I began walking through the skyscrapers of Wall Street and the under construction World Trade Centre buildings, spotting a small dog seriously wearing Wellington boots. Madness! My first plan was to get to Battery Park, which looked like a level from one of the old Tony Hawk’s Pro Skater games. My intentions were to see the Statue of Liberty, but as you can see, I didn’t get much of a view. I definitely did see a silhouette of it through the mist though!
I then made my way back to the World Trade Centre. It turns out you need to make a reservation online to get in to see the monument so I was only able to go into the visitor’s centre. There was not much to be told that I didn’t already know, 9/11 being one of the first major tragedies I can actually remember. There were a couple of artifacts; a fireman’s hat, melted aluminium and a twisted steel girder. A lot of construction work is going on in the area, with one of the new buildings soon to surpass the Empire State Building as the cities tallest.There is also a museum under construction to commemorate the terrorist attacks that had happened on this fateful site.
My next destination was to be Brooklyn Bridge, I only really wanted to go halfway as my intentions were to stay in Manhattan for the day. After about an hour of wandering around in the general area I found my way up onto the pedestrian walkway and crossed to the first tower, where, if the weather is clear I imagine you can get some pretty fantastic views of the Atlantic basin.
After returning into the city from the bridge I started to make my way up Broadway towards Midtown and eventually the Empire State Building.

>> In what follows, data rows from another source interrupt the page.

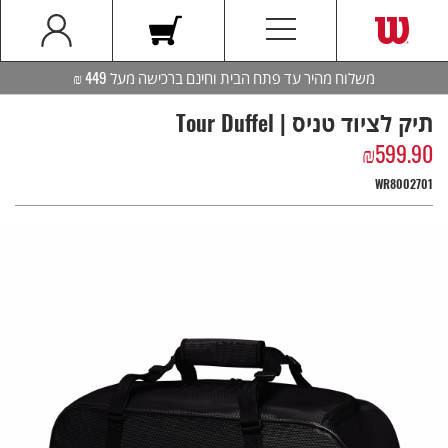
משלוח מהיר עד פתח הבית וחינם ברכישה מעל 449 ₪
תיק לציוד טניס | Tour Duffel
₪
599.90
WR8002701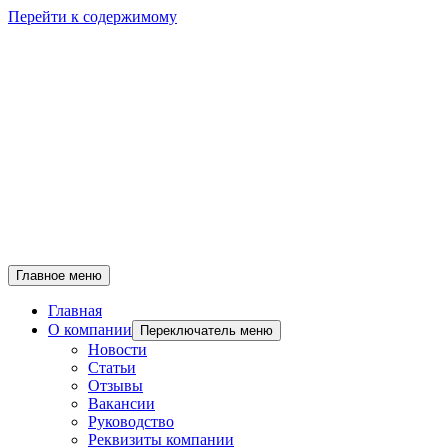
Перейти к содержимому
Главное меню
Главная
О компании
Переключатель меню
Новости
Статьи
Отзывы
Вакансии
Руководство
Реквизиты компании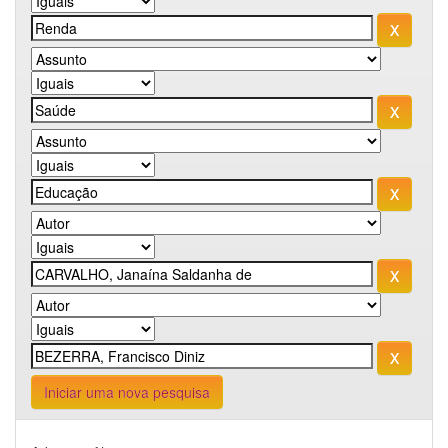
Iniciar uma nova pesquisa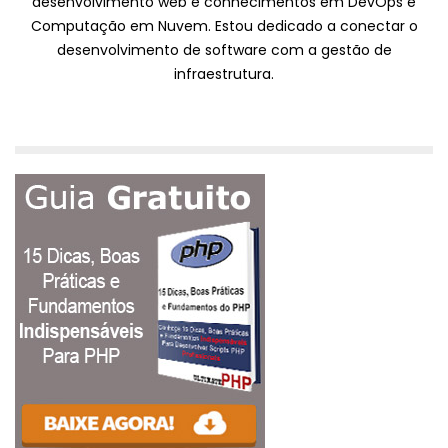
desenvolvimento web e conhecimentos em DevOps e
Computação em Nuvem. Estou dedicado a conectar o
desenvolvimento de software com a gestão de
infraestrutura.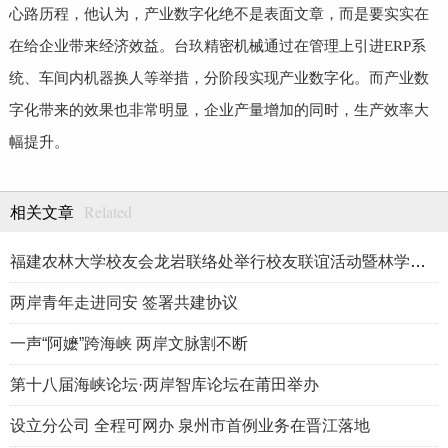
心路历程，他认为，产业数字化绝不是表面文章，而是要实实在
在给企业带来经济效益。台玖精密机械通过在管理上引进ERP系
统、车间内机器换人等举措，分阶段实现产业数字化。而产业数
字化带来的效果也非常明显，企业产量增加的同时，生产效率大
幅提升。
Related
相关文章
福建农林大学校友会龙岩联络处举行校友联谊活动暨林学、生物医药
两岸青年走进同安 签署共建协议
一声“阿嬷”跨海峡 两岸文脉割不断
第十八届海峡论坛·两岸智库论坛在莆田举办
设立分公司 全程可网办 泉州市首例业务在晋江落地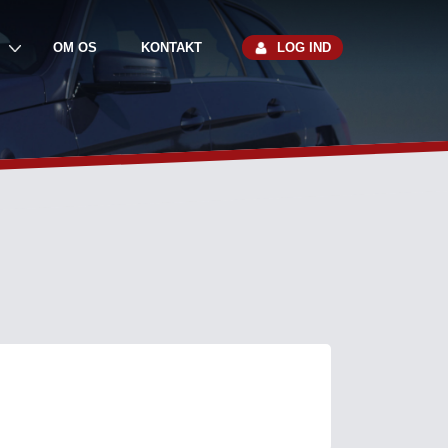
OM OS
KONTAKT
LOG IND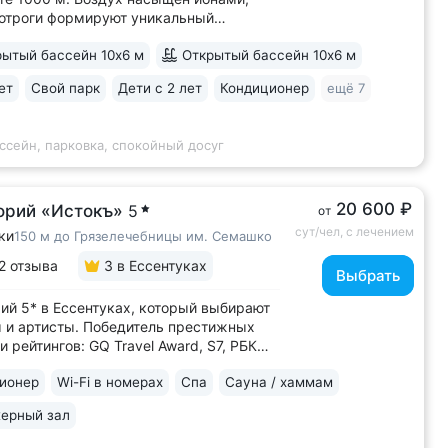
отроги формируют уникальный
имат с комфортной температурой
ытый бассейн 10х6 м
Открытый бассейн 10х6 м
остью воздуха. Прямой выход
енкур № 2Б Кисловодского парка •
ет
Свой парк
Дети с 2 лет
Кондиционер
ещё 7
 лучших вариантов для уединенного
В санатории...
ссейн, парковка, спокойный досуг
20 600 ₽
орий «Истокъ»
5
от
сут/чел, с лечением
ки
150 м до Грязелечебницы им. Семашко
2 отзыва
3
в Ессентуках
Выбрать
ий 5* в Ессентуках, который выбирают
 и артисты. Победитель престижных
и рейтингов: GQ Travel Award, S7, РБК
 Лидер в России по аппаратной
ионер
Wi-Fi в номерах
Спа
Сауна / хаммам
логии: массаж ICOONE, лечение
та и вен «Эндосфера», коррекция
ерный зал
Tesla Former, безинъекционная
апия...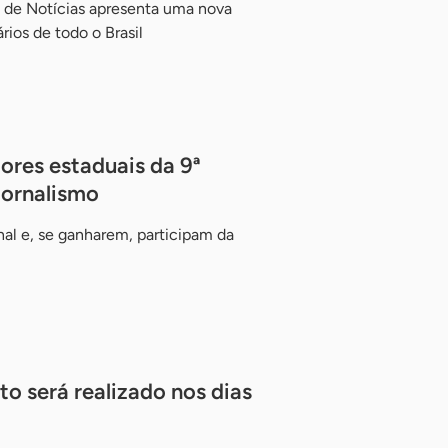
 de Notícias apresenta uma nova
ios de todo o Brasil
res estaduais da 9ª
Jornalismo
al e, se ganharem, participam da
 será realizado nos dias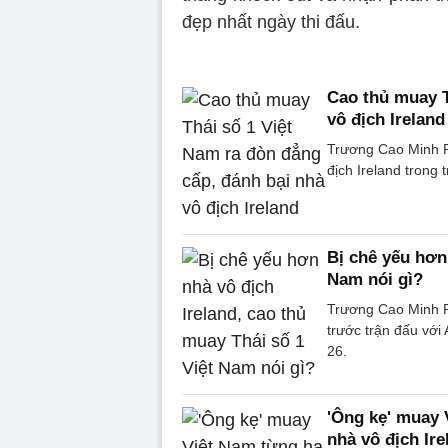
đẹp nhất ngày thi đấu.
Cao thủ muay T
vô địch Ireland
Trương Cao Minh P
địch Ireland trong
Bị chê yếu hơn 
Nam nói gì?
Trương Cao Minh Ph
trước trận đấu với
26.
'Ông kẹ' muay 
nhà vô địch Ire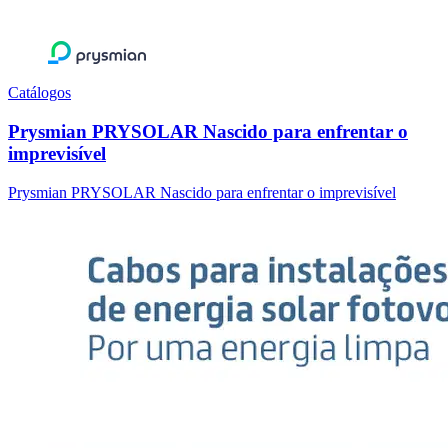
Catálogos
Prysmian PRYSOLAR Nascido para enfrentar o
imprevisível
Prysmian PRYSOLAR Nascido para enfrentar o imprevisível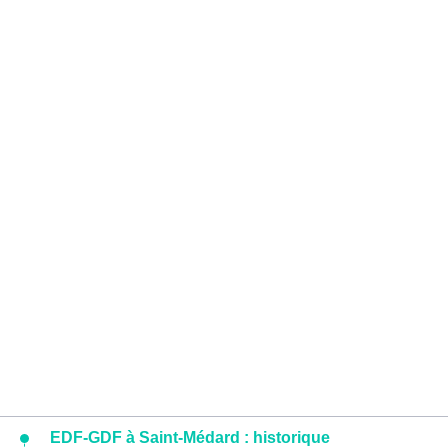
EDF-GDF à Saint-Médard : historique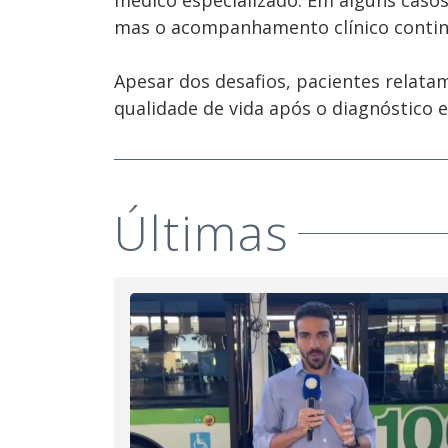
médico especializado. Em alguns casos
mas o acompanhamento clínico contin
Apesar dos desafios, pacientes relata
qualidade de vida após o diagnóstico e
Últimas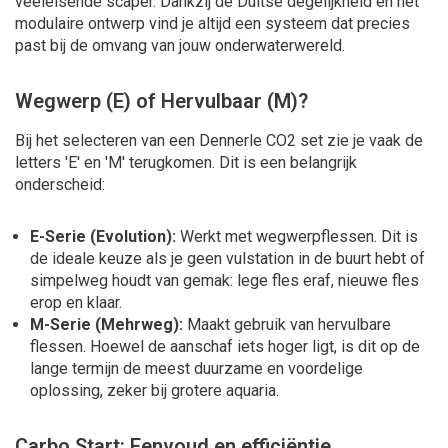
veeleisende scaper. Dankzij de Duitse degelijkheid en het
modulaire ontwerp vind je altijd een systeem dat precies
past bij de omvang van jouw onderwaterwereld.
Wegwerp (E) of Hervulbaar (M)?
Bij het selecteren van een Dennerle CO2 set zie je vaak de
letters 'E' en 'M' terugkomen. Dit is een belangrijk
onderscheid:
E-Serie (Evolution):
Werkt met wegwerpflessen. Dit is
de ideale keuze als je geen vulstation in de buurt hebt of
simpelweg houdt van gemak: lege fles eraf, nieuwe fles
erop en klaar.
M-Serie (Mehrweg):
Maakt gebruik van hervulbare
flessen. Hoewel de aanschaf iets hoger ligt, is dit op de
lange termijn de meest duurzame en voordelige
oplossing, zeker bij grotere aquaria.
Carbo Start: Eenvoud en efficiëntie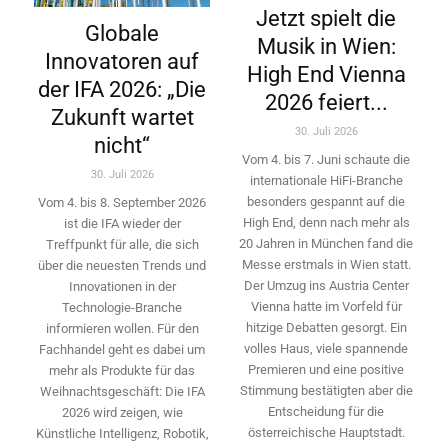
Jetzt spielt die
Globale
Musik in Wien:
Innovatoren auf
High End Vienna
der IFA 2026: „Die
2026 feiert...
Zukunft wartet
30. Juli 2026
nicht“
Vom 4. bis 7. Juni schaute die
30. Juli 2026
internationale HiFi-Branche
besonders gespannt auf die
Vom 4. bis 8. September 2026
High End, denn nach mehr als
ist die IFA wieder der
20 Jahren in München fand die
Treffpunkt für alle, die sich
Messe erstmals in Wien statt.
über die neuesten Trends und
Der Umzug ins Austria Center
Innovationen in der
Vienna hatte im Vorfeld für
Technologie-­Branche
hitzige Debatten gesorgt. Ein
informieren wollen. Für den
volles Haus, viele spannende
Fachhandel geht es dabei um
Premieren und eine positive
mehr als Produkte für das
Stimmung bestätigten aber die
Weihnachtsgeschäft: Die IFA
Entscheidung für die
2026 wird ­zeigen, wie
österreichische Hauptstadt.
Künstliche Intelligenz, Robotik,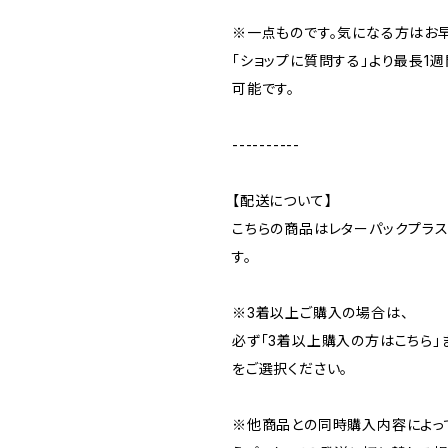
※一点ものです。気になる方はお
「ショップに質問する」より最長1
可能です。
----------
【配送について】
こちらの商品はレターパックプラ
す。
※3着以上ご購入の場合は、
必ず「3着以上購入の方はこちら」
をご選択ください。
※他商品との同時購入内容によっ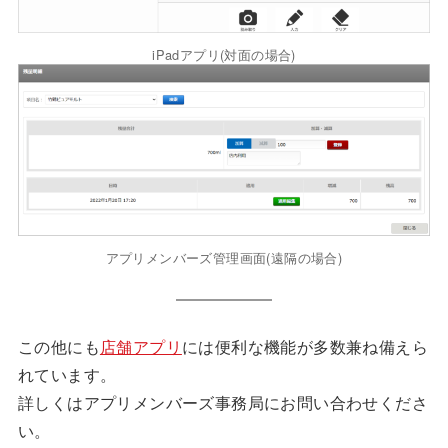
iPadアプリ(対面の場合)
アプリメンバーズ管理画面(遠隔の場合)
この他にも
店舗アプリ
には便利な機能が多数兼ね備えら
れています。
詳しくはアプリメンバーズ事務局にお問い合わせくださ
い。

On the way I came across Strand Bookstore and immediately lost myself inside for well over an hour. Sadly, I didn’t find any of my favourite books with an aged, hardback cover and decided to move on.
The Empire State Building
The 102-story cultural landmark soon came into-view and I’m pleased to tell you that the weather had began to clear.
Last minute decision as I walked past the ticket entrance. Do I, don’t I? Turns out my brain decided I had to. Standing in full at 1454ft tall, I was expecting to feel a little queasy when I reached the 86th floor observatory.
I picked up a CityPass on my way, allowing me access to six attractions or landmarks over the course of my stay for the healthy bargain of $89. Once the tallest building in the world, the views from the observation deck are extraordinary, even when visibility isn’t at it’s best. I even took the time to find someone to take a photo of me! Aren’t you lucky.
On my way out of the building I found myself meters in front of a protest. At the time, blissfully unaware that May Day had been selected by the Occupy group for a series of marches across the country. After a few minutes pinned against the wall as the youthful protesters marched against the machine, I was finally able to pass and continue with a little further walking through the city before finally deciding it was time to go.